Tally the lines of the data that include the word "size" and state the total, nothing else.

◆ EXTRACTED INFORMATION:
-*-*-
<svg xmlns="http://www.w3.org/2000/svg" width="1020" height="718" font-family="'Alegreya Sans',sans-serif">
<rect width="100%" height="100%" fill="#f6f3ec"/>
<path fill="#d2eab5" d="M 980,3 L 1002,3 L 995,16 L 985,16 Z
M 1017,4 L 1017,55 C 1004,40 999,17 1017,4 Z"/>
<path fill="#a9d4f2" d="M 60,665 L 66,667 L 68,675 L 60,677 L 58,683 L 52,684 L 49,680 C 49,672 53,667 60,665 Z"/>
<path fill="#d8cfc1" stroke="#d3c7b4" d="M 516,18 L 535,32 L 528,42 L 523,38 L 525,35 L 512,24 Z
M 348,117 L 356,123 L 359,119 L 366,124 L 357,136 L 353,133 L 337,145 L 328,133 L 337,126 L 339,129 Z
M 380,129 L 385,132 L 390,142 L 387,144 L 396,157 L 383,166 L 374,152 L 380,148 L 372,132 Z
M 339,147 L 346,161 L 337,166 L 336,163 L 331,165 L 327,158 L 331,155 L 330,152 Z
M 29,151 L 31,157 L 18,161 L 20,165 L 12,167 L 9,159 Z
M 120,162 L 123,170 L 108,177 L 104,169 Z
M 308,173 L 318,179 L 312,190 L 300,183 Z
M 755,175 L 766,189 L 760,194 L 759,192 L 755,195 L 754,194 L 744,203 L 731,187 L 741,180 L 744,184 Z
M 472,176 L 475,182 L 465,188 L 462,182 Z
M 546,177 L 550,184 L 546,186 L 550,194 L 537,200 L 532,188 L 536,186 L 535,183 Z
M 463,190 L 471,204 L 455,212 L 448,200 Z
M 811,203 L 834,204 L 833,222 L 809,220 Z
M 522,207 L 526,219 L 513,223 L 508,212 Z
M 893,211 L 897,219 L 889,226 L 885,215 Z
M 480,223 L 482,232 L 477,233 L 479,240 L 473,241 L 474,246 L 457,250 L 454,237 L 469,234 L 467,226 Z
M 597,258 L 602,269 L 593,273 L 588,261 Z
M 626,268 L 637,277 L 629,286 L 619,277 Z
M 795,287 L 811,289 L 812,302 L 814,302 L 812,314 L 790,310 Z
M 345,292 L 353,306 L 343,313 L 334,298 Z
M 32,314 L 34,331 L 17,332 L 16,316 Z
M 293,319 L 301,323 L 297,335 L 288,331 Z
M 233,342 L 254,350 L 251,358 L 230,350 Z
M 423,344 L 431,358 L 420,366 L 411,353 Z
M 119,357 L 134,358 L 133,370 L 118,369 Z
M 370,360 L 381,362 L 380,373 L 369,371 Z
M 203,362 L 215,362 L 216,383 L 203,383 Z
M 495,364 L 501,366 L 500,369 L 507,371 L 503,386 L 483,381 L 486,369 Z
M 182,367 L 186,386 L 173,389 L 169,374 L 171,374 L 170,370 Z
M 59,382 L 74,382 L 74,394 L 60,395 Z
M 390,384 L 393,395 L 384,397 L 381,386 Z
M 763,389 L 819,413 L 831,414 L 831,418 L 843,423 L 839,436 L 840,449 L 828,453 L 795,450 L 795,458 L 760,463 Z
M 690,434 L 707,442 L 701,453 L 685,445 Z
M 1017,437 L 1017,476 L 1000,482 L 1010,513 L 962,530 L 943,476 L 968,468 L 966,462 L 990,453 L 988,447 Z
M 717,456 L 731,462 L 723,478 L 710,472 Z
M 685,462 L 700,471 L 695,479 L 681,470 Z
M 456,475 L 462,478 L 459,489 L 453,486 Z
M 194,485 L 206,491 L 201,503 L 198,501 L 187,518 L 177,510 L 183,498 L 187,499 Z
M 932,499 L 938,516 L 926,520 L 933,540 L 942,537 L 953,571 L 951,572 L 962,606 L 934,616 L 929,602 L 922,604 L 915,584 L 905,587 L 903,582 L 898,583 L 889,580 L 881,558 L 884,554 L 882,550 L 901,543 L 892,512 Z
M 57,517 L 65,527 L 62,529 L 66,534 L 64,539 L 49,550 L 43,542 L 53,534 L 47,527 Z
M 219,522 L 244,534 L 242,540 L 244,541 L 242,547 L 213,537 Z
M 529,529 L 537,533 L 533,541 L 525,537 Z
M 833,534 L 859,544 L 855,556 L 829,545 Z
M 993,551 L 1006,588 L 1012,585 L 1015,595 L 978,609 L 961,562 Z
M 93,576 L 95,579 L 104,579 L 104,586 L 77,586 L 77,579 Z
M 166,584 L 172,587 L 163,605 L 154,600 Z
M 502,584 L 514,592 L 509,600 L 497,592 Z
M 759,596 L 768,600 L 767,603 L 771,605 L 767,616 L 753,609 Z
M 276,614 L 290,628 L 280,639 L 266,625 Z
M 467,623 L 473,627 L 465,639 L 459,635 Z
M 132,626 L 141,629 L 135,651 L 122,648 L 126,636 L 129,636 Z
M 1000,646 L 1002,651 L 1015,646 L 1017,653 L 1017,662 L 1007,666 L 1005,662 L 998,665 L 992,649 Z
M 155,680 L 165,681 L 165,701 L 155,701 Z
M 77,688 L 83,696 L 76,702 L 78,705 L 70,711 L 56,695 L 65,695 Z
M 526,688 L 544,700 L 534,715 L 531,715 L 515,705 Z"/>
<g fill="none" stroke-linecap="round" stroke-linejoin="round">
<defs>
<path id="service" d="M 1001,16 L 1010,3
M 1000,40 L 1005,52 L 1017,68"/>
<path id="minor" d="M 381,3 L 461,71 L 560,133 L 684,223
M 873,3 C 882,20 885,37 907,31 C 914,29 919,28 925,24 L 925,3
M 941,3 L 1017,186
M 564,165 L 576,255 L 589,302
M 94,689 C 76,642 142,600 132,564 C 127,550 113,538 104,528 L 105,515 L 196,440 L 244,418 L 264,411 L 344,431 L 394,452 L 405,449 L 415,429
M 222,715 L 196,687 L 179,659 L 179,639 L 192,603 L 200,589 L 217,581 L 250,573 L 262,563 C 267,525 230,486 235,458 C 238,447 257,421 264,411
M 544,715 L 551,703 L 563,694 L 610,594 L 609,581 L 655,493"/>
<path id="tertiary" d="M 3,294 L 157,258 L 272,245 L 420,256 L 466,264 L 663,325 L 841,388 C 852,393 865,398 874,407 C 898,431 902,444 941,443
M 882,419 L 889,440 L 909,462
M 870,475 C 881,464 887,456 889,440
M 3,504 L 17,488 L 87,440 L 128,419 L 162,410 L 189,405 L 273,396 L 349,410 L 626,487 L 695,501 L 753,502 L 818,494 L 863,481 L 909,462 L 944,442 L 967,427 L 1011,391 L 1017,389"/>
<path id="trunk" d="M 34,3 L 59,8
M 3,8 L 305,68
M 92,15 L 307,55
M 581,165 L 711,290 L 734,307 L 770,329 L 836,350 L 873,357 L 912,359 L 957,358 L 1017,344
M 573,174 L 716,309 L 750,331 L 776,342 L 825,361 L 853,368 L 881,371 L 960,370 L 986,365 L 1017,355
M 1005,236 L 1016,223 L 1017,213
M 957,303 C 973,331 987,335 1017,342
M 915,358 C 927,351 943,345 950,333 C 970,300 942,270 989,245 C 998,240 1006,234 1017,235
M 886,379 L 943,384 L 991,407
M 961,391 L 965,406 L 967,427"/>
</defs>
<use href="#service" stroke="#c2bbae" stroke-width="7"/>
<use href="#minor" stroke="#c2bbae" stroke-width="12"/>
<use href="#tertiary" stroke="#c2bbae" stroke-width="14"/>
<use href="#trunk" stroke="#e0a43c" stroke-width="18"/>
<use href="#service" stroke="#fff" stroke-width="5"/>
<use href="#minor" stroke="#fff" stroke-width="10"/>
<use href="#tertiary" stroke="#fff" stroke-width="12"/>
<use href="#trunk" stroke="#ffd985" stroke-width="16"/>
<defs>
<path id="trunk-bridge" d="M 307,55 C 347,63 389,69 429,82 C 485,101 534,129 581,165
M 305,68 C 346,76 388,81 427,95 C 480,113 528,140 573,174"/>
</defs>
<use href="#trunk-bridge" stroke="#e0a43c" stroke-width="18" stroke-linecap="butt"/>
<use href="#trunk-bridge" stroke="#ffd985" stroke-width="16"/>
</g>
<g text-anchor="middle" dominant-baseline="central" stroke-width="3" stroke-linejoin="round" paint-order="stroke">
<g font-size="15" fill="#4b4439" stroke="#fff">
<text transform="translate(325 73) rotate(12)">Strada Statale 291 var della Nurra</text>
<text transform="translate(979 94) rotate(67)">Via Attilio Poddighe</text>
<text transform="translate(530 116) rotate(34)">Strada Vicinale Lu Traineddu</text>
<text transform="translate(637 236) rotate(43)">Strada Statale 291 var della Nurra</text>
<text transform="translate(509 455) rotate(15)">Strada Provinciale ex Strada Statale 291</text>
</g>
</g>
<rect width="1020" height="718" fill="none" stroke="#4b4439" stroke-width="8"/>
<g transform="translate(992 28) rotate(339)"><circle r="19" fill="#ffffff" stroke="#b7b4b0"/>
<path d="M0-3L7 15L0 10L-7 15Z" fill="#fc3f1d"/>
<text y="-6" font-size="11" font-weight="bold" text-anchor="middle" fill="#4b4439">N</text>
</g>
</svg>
-*-*-
◆ RESPONSE TO THE TASK:
2